P328 Faecal microbiota transplantation as treatment for recurrent Clostridiodes difficile infection in patients with inflammatory bowel disease: Experiences of the Netherlands donor faeces bank

E. Van Lingen1, A.E. van der Meulen-de Jong1, K.E.W. Vendrik2, E.J. Kuijper2, E.M. Terveer2, J.J. Keller3

1Department of Gastroenterology and Hepatology, LUMC, Leiden, The Netherlands, 2Department of Medical Microbiology, LUMC, Leiden, The Netherlands, 3Department of Gastroenterology, Haaglanden Medical Center, The Hague, The Netherlands


In recent years Faecal Microbiota Transplantation (FMT) is effectively implemented as an approved treatment approach of refractory Clostridiodes difficile infection (rCDI). In patients with inflammatory bowel disease (IBD) the prevalence of co-infection with CDI is higher than in the general population due to the use of immunosuppressive medication and dysbiosis of the bacteria in the colon. Just a small percentage of IBD patients do have an active CDI infection, not to be confused with carriership. Here we report the treatment course and efficacy of FMT provided by the Netherlands Donor Faeces Bank (NDFB) for IBD patients with rCDI.

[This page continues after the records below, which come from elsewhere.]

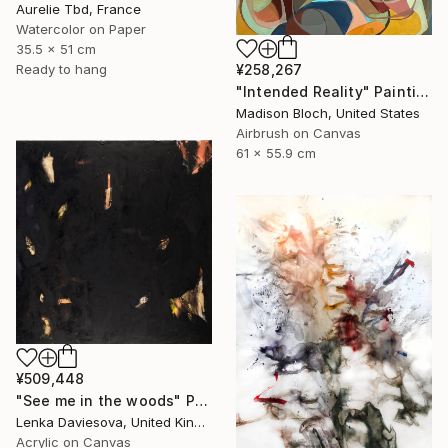
Aurelie Tbd, France
Watercolor on Paper
35.5 x 51 cm
Ready to hang
¥258,267
"Intended Reality" Painting
Madison Bloch, United States
Airbrush on Canvas
61 x 55.9 cm
¥509,448
"See me in the woods" Painting
Lenka Daviesova, United Kingdom
Acrylic on Canvas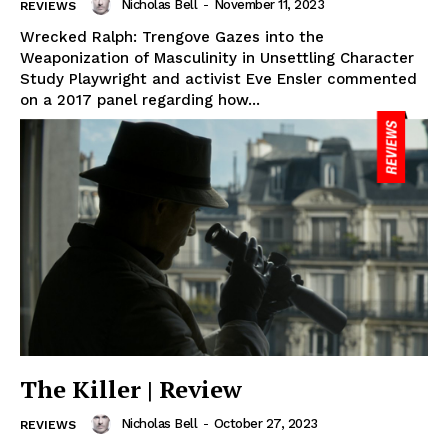
Nicholas Bell
-
November 11, 2023
REVIEWS
Wrecked Ralph: Trengove Gazes into the
Weaponization of Masculinity in Unsettling Character
Study Playwright and activist Eve Ensler commented
on a 2017 panel regarding how...
The Killer | Review
Nicholas Bell
-
October 27, 2023
REVIEWS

The NDFB was founded to facilitate FMT by providing ready to use donor faeces suspensions for treatment of patients with rCDI in hospitals throughout The Netherlands. A request for FMT is evaluated by the working group (specialists in the fields of Medical Microbiology, Gastroenterology, and Infectious Diseases) to assess the indication of FMT and to formulate a treatment advice for each individual patient taking the comorbidity into account. Prior to FMT, all patients were pre-treated with vancomycin 250 mg for at least 4 days and bowel lavage. In patients with ulcerative colitis as comorbidity, prednisone was added when there was an IBD flare simultaneous. The results of FMT were monitored by prospective collection of outcome data by the NDFB.


Since the start of NDFB in March 2016 until August 2019, 186 FMT requests to treat 176 (r)CDI patients were reviewed within the NDFB working group including 26 patients with rCDI and IBD. In total, 129 patients (of which 14 suffered from IBD) were treated with 143 FMTs for CDI with a cure rate of 89.9% after a single FMT (116/129). FMT was deemed not suitable in 12 of 26 patients with IBD because patients had C. Difficile carriership instead of an active CDI infection. Fourteen IBD patients were treated with FMT (9 ulcerative colitis, 2 Crohn’s disease and 2 indeterminate colitis). 3/14 patients suffered from rCDI with an active episode of IBD. Of the 14 IBD patients treated with FMT, only one patient developed a relapse of a CDI infection within 2-months (total cure rate 92%). This cure rate does not differ from CDI patients without IBD.


In IBD patients with rCDI, FMT is equally effective compared with other patients with rCDI. In case of concurrent activity of IBD, pre-treatment with prednisolone in combination with vancomycin appears to be effective.